# WHAT IS ASKED:
Extract every line of the listing below that contains the string "white", treating uppercase and lowercase as different.

# RECORDS FOR THIS EXERCISE:
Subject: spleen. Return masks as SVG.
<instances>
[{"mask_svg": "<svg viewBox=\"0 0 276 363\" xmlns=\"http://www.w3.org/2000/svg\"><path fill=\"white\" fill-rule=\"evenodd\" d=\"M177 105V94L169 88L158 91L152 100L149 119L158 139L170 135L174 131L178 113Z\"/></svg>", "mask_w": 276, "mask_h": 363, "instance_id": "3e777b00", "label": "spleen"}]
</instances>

--

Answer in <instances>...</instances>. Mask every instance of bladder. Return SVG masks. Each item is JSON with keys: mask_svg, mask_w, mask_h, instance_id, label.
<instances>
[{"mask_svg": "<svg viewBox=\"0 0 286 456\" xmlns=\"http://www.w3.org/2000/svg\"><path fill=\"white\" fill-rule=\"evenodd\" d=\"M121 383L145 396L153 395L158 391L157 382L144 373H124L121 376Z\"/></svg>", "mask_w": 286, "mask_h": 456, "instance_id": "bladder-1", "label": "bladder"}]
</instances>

# OUTPUT FOR THIS EXERCISE:
[{"mask_svg": "<svg viewBox=\"0 0 276 363\" xmlns=\"http://www.w3.org/2000/svg\"><path fill=\"white\" fill-rule=\"evenodd\" d=\"M177 105V94L169 88L158 91L152 100L149 119L158 139L170 135L174 131L178 113Z\"/></svg>", "mask_w": 276, "mask_h": 363, "instance_id": "3e777b00", "label": "spleen"}]
[{"mask_svg": "<svg viewBox=\"0 0 286 456\" xmlns=\"http://www.w3.org/2000/svg\"><path fill=\"white\" fill-rule=\"evenodd\" d=\"M121 383L145 396L153 395L158 391L157 382L144 373H124L121 376Z\"/></svg>", "mask_w": 286, "mask_h": 456, "instance_id": "bladder-1", "label": "bladder"}]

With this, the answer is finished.